### Cómo resolverla:
En el texto sobre el desperdicio de alimentos, copia la parte que abre con las palabras "En Colombia no" y cierra con "en una esquina?", y sustituye "abuelas" por "madres".

### Texto de estudio:
El papa lo dijo con claridad y sin adornos: el desperdicio de alimentos es una ofensa, no solo contra el que no tiene qué comer, sino contra el planeta, contra quienes cultivan y contra la dignidad de todos. ¿Cómo podemos considerar normal que los supermercados boten frutas por estar “maduras de más, o golpeadas”, o que los restaurantes tiren toneladas de comida por políticas de frescura y calidad?
En Colombia no es distinto. Nuestro país, rico en tierra fértil, biodiversidad y saberes ancestrales, convive con cifras alarmantes de hambre y desnutrición. En demasiadas regiones hay niños que mueren por falta de acceso a comida, mientras en las grandes ciudades los desperdicios podrían alimentar barrios enteros. ¿Cómo explicamos eso a las abuelas que nos enseñaron a hacer sopas con cáscaras, relleno para arepas con sobras y dulces con frutas pasadas? ¿Cómo pensamos en el cartel de la coca no como recicle, sino como posibilidad de compartir en una esquina?

### Datos proporcionados:
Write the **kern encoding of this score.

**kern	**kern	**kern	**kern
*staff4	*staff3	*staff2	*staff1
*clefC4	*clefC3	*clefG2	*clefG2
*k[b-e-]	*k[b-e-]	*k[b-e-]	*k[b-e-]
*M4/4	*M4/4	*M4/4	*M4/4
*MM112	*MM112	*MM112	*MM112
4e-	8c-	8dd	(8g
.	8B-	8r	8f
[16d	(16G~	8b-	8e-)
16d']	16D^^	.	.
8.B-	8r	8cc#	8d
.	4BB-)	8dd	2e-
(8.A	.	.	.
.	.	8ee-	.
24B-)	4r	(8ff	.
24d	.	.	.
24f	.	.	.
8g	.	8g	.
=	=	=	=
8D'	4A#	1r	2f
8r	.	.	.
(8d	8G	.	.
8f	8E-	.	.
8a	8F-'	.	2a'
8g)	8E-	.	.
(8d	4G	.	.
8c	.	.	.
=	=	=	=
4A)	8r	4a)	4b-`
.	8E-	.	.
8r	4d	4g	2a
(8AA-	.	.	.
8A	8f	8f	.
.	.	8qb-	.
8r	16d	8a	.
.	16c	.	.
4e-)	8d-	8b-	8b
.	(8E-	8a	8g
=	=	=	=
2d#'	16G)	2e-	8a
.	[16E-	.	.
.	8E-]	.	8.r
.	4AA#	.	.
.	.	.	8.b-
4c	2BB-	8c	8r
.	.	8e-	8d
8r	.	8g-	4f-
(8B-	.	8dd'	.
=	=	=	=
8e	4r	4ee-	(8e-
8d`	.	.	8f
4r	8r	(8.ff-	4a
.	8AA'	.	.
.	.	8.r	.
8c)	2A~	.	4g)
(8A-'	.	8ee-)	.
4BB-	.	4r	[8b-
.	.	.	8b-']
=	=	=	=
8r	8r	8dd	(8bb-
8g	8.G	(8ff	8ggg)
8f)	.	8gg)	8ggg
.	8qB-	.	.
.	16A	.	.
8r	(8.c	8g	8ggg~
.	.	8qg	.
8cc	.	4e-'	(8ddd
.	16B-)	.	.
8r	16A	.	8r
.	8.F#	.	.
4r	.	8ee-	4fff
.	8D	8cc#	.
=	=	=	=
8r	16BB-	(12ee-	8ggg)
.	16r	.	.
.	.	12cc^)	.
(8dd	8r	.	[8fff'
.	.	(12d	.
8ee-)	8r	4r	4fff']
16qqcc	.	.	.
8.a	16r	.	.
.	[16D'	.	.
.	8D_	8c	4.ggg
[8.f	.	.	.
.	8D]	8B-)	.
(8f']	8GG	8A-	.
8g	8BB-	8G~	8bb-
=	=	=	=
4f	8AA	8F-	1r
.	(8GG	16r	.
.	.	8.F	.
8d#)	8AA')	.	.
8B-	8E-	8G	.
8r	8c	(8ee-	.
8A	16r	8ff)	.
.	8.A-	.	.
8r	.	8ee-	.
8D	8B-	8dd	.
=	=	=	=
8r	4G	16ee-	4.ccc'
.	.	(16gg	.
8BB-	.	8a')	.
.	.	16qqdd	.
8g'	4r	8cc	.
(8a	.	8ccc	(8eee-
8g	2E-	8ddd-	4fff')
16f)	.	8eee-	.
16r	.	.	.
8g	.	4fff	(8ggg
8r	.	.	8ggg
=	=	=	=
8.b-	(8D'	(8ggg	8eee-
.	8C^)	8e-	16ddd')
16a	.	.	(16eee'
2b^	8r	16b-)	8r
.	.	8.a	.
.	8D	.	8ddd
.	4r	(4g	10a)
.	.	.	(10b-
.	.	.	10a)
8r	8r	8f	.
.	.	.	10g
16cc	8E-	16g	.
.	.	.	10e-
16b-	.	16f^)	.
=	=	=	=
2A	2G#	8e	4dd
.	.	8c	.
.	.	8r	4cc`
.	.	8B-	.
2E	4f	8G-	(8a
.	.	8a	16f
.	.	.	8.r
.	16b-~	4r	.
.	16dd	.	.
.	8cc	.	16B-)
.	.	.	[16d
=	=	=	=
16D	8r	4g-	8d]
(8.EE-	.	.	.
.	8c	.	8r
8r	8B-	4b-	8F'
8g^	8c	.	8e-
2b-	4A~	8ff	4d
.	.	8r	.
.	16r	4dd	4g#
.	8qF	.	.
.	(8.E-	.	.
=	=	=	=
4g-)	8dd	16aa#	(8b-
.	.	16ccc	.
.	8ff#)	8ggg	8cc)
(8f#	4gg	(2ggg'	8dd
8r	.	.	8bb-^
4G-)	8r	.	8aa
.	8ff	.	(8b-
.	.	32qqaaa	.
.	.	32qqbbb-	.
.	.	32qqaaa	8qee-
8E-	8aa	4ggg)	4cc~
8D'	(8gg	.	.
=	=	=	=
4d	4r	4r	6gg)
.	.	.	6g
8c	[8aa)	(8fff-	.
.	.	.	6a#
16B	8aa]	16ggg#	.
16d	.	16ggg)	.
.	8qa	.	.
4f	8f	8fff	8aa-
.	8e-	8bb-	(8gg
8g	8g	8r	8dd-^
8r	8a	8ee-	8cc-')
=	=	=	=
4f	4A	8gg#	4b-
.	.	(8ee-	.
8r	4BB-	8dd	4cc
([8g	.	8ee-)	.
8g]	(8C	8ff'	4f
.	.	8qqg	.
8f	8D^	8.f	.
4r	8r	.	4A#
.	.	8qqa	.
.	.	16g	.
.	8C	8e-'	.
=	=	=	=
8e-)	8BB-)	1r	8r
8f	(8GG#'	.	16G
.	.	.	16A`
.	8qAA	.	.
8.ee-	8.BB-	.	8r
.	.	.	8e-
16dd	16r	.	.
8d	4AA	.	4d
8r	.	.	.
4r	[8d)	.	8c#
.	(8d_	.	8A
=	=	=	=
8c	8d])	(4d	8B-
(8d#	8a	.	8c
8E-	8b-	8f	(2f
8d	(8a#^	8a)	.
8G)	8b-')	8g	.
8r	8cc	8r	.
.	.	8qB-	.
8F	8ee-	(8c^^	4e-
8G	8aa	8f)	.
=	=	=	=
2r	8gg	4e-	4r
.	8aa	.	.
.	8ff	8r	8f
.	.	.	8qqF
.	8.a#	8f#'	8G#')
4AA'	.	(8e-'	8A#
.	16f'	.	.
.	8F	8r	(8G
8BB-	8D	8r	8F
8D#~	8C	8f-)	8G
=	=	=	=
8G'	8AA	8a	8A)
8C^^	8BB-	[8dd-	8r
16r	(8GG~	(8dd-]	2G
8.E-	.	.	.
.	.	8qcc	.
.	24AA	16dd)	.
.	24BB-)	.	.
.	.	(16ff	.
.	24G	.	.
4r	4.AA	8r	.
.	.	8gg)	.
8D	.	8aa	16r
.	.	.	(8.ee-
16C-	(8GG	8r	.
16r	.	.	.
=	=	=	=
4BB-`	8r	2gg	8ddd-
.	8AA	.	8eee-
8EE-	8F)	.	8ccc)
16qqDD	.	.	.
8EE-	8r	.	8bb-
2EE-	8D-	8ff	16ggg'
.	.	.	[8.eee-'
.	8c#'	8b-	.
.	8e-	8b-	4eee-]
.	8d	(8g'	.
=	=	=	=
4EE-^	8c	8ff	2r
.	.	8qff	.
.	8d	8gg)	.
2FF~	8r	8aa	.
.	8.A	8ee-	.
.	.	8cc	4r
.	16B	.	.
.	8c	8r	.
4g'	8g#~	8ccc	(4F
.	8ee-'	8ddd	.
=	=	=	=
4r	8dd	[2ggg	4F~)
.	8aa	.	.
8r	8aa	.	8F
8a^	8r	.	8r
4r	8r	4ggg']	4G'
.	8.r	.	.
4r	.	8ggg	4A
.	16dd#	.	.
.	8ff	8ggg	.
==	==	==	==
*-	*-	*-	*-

### Tarea resuelta:
En Colombia no es distinto. Nuestro país, rico en tierra fértil, biodiversidad y saberes ancestrales, convive con cifras alarmantes de hambre y desnutrición. En demasiadas regiones hay niños que mueren por falta de acceso a comida, mientras en las grandes ciudades los desperdicios podrían alimentar barrios enteros. ¿Cómo explicamos eso a las madres que nos enseñaron a hacer sopas con cáscaras, relleno para arepas con sobras y dulces con frutas pasadas? ¿Cómo pensamos en el cartel de la coca no como recicle, sino como posibilidad de compartir en una esquina?